== Provided text ==
= Mixed martial arts clothing =

Sportswear worn in mixed martial arts

MMA clothing refers to the sportswear worn in mixed martial arts (MMA) competition and training, and branded fashion clothing related to the mixed martial arts scene. As MMA becomes a mature sport, brands dedicated to it have worked toward specializing clothing that improve an MMA athlete's training and competition.

==Overview==
MMA gloves and MMA shorts (similar to the shorts worn in boxing and Muay Thai) are the only piece of clothing allowed to be worn during professional MMA competitions. However, Amateur MMA, regulated by International Mixed Martial Arts Federation, requires shin-instep. This type of clothing is often referred to as fightwear to differentiate it from MMA fashion clothing which includes t-shirts, hoodies, caps and hats.

There are various types of MMA fightshorts, including board shorts, shorts which extend halfway down the thigh, shorts which extend only slightly down the thigh and gladiator shorts which feature slits in the sides of the legs.

Several clothing brands have developed their own lines of MMA apparel including Affliction Clothing, No Fear, Eckō Unltd. and Emerson Brand Apparel.

The overall revenues of sales of MMA clothing come to hundreds of millions of dollars a year, with both TapouT and Affliction recording sales in excess of $100 million.

== Supplied material ==
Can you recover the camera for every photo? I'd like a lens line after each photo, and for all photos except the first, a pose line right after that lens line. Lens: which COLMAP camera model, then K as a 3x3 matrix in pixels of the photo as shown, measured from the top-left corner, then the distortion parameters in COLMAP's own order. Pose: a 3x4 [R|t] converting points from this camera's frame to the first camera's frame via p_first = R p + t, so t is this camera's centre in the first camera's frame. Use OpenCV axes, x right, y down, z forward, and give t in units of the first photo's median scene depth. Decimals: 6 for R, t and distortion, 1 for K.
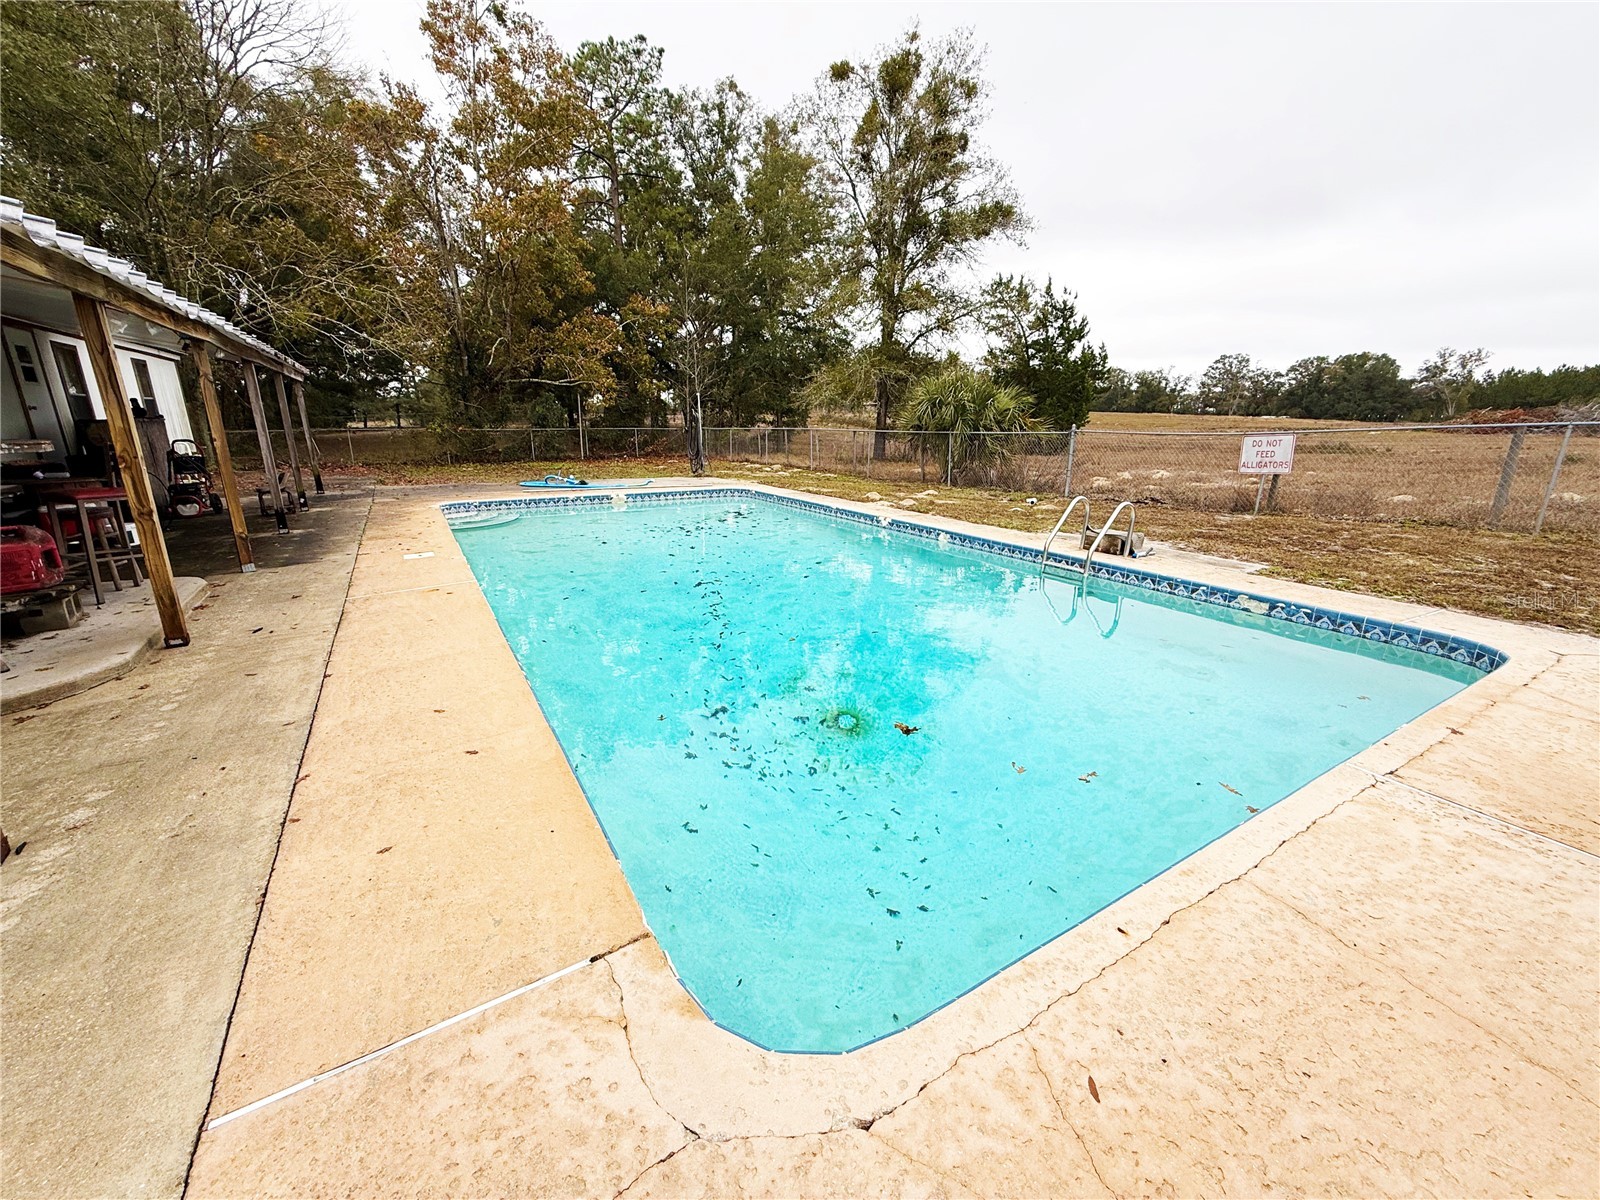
lens RADIAL K [[635.5, 0, 800.0], [0, 635.5, 600.0], [0, 0, 1]] dist [-0.000168, -0.000035]
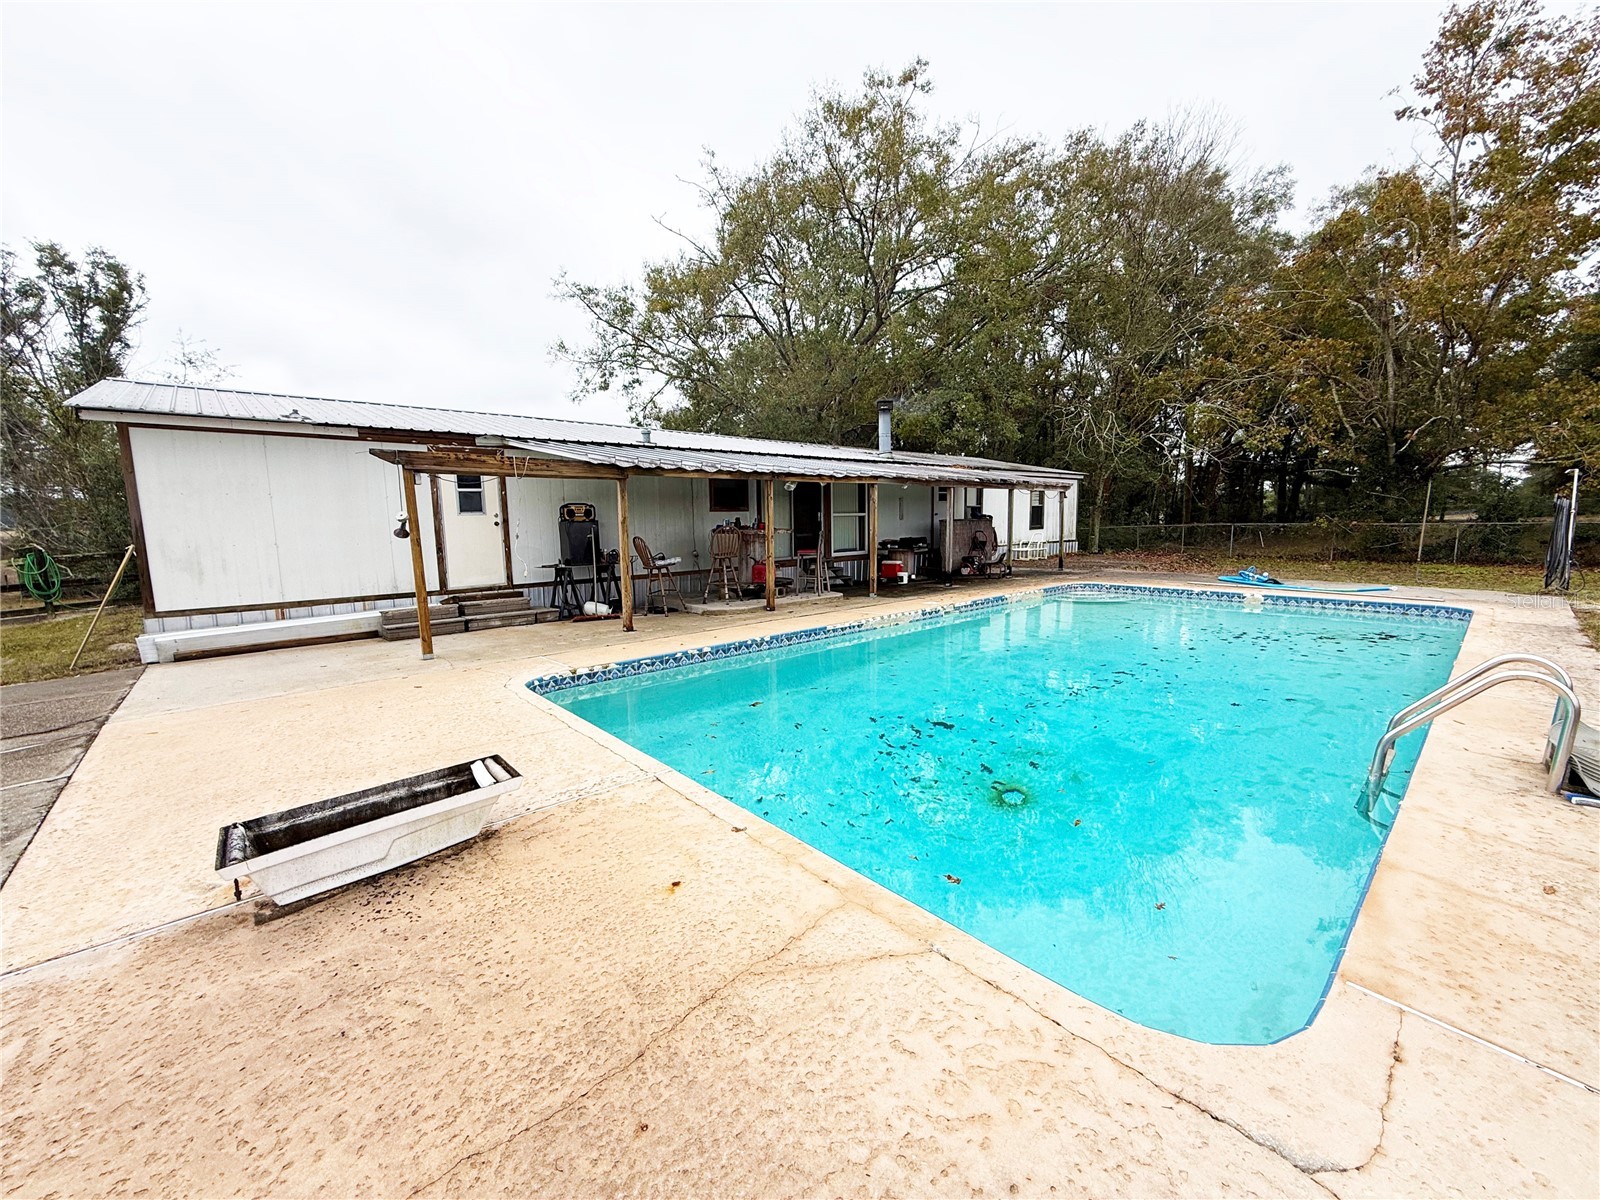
lens RADIAL K [[635.5, 0, 800.0], [0, 635.5, 600.0], [0, 0, 1]] dist [-0.000168, -0.000035]
pose [[0.178851, 0.113472, -0.977311, 0.511081], [-0.252749, 0.965290, 0.065822, -0.056743], [0.950858, 0.235242, 0.201323, 0.212790]]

== What you will do ==
Please transcribe the mixed martial arts clothing text from "MMA clothing refers" to "caps and hats.", copying it word for word.

== Response below ==
MMA clothing refers to the sportswear worn in mixed martial arts (MMA) competition and training, and branded fashion clothing related to the mixed martial arts scene. As MMA becomes a mature sport, brands dedicated to it have worked toward specializing clothing that improve an MMA athlete's training and competition.

==Overview==
MMA gloves and MMA shorts (similar to the shorts worn in boxing and Muay Thai) are the only piece of clothing allowed to be worn during professional MMA competitions. However, Amateur MMA, regulated by International Mixed Martial Arts Federation, requires shin-instep. This type of clothing is often referred to as fightwear to differentiate it from MMA fashion clothing which includes t-shirts, hoodies, caps and hats.